An appeal of Rhodes' decision is a certainty. Opponents want to go directly to a federal appeals court in Cincinnati, bypassing the usual procedure of having a U.S. District Court judge hear the case.
Orr, a bankruptcy expert, was appointed in March under a Michigan law that allows a governor to send a manager to distressed cities, townships or school districts. A manager has extraordinary powers to reshape local finances without interference from elected officials. But by July, Orr and Gov. Rick Snyder decided bankruptcy was Detroit's best option.
Detroit, a manufacturing hub that offered good-paying, blue-collar jobs, peaked at 1.8 million residents in 1950 but has lost more than a million since then. Tax revenue in a city that is larger in square miles than Manhattan, Boston and San Francisco combined can't reliably cover pensions, retiree health insurance and buckets of debt sold to keep the budget afloat.
Donors have written checks for new police cars and ambulances. A new agency has been created to revive tens of thousands of streetlights that are dim or simply broken after years of vandalism and mismanagement.

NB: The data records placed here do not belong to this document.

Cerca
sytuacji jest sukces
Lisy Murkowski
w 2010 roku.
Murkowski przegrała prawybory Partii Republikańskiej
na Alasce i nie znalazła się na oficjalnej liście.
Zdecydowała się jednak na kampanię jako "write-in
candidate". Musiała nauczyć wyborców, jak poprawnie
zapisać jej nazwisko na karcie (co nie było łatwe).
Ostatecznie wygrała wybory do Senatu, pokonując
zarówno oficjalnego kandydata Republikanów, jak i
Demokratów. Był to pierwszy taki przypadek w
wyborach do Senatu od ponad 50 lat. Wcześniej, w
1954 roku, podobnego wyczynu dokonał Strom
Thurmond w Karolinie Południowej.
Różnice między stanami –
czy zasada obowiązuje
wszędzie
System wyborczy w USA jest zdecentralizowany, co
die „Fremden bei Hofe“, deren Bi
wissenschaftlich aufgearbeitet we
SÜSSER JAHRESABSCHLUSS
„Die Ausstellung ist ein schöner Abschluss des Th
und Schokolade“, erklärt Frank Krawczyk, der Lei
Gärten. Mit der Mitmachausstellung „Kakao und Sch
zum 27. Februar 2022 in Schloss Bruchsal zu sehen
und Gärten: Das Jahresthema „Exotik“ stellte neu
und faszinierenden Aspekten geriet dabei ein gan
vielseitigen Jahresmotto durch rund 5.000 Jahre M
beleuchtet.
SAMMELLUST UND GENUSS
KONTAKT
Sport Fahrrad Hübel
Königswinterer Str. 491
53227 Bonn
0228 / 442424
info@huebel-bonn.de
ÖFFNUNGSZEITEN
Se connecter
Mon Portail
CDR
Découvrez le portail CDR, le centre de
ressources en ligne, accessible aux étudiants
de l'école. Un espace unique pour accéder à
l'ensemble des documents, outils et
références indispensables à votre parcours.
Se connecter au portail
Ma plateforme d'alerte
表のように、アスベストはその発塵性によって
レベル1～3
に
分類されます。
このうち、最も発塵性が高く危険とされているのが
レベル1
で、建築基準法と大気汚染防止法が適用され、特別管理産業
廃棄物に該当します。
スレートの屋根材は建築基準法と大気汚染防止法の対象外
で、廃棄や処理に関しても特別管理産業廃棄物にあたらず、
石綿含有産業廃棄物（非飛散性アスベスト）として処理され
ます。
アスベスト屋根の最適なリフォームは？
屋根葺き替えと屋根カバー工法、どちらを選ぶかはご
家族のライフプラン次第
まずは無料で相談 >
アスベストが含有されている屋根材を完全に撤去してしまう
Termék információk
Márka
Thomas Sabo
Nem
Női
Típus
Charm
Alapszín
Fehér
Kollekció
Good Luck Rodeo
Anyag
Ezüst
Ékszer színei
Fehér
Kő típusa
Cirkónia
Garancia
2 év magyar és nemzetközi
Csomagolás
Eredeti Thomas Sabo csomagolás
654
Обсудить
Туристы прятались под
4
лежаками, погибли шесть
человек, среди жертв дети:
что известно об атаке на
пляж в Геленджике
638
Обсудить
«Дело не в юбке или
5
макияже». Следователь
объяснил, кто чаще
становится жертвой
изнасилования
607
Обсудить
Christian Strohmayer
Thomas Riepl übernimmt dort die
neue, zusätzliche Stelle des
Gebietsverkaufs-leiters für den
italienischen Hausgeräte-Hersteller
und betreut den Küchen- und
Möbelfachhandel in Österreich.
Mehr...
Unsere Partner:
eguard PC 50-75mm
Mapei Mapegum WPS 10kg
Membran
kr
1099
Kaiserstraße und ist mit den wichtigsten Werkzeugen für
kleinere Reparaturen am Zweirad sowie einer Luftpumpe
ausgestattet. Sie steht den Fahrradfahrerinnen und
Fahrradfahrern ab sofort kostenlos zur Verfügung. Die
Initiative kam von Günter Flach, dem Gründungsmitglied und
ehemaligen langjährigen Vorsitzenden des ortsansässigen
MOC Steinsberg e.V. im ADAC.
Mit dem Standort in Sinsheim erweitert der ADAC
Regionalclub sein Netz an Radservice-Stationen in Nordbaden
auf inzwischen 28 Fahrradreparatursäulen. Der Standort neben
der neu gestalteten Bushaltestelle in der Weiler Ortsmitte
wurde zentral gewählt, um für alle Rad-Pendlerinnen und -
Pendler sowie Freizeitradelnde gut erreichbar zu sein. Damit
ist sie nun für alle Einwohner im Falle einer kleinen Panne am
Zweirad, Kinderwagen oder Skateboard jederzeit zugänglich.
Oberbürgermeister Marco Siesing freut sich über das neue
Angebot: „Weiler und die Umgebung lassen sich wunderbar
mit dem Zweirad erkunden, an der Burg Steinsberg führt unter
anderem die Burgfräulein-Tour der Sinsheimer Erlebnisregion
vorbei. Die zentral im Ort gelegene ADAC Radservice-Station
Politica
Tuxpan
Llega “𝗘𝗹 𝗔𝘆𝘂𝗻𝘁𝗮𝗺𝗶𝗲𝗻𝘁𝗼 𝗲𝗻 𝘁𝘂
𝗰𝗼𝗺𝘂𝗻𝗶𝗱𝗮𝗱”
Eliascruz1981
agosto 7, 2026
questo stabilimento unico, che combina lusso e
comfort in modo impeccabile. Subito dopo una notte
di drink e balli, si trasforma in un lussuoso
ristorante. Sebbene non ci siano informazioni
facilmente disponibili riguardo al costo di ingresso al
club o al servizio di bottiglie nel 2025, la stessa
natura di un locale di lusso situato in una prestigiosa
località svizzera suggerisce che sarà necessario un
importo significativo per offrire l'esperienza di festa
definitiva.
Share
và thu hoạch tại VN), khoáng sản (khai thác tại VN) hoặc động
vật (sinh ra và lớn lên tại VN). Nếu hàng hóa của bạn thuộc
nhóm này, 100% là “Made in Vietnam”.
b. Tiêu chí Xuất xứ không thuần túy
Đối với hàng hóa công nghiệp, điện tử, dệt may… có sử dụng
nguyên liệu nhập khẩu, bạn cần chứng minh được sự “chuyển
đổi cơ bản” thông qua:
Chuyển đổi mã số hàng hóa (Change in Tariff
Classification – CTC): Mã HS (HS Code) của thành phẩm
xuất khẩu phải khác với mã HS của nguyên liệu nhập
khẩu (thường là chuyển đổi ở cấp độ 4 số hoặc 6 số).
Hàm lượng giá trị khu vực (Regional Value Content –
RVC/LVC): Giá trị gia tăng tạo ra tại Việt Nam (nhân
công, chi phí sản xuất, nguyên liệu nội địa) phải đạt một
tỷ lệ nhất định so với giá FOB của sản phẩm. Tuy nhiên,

While downtown and Midtown are experiencing a rebirth, even apartments with few vacancies, many traditional neighborhoods are scarred with blight and burned-out bungalows.
Besides financial challenges, Detroit has an unflattering reputation as a dangerous place. In early November, five people were killed in two unrelated shootings just a few days apart. Police Chief James Craig, who arrived last summer, said he was almost carjacked in an unmarked car.
The case occurs at a time of a historic political transition. Former hospital executive Mike Duggan takes over as mayor in January, the third mayor since Kwame Kilpatrick quit in a scandal in 2008 and the first white mayor in largely black Detroit since the 1970s.
Orr, the emergency manager, is in charge at least through next fall, although he's expected to give Duggan more of a role at city hall than the current mayor, Dave Bing, who has little influence in daily operations.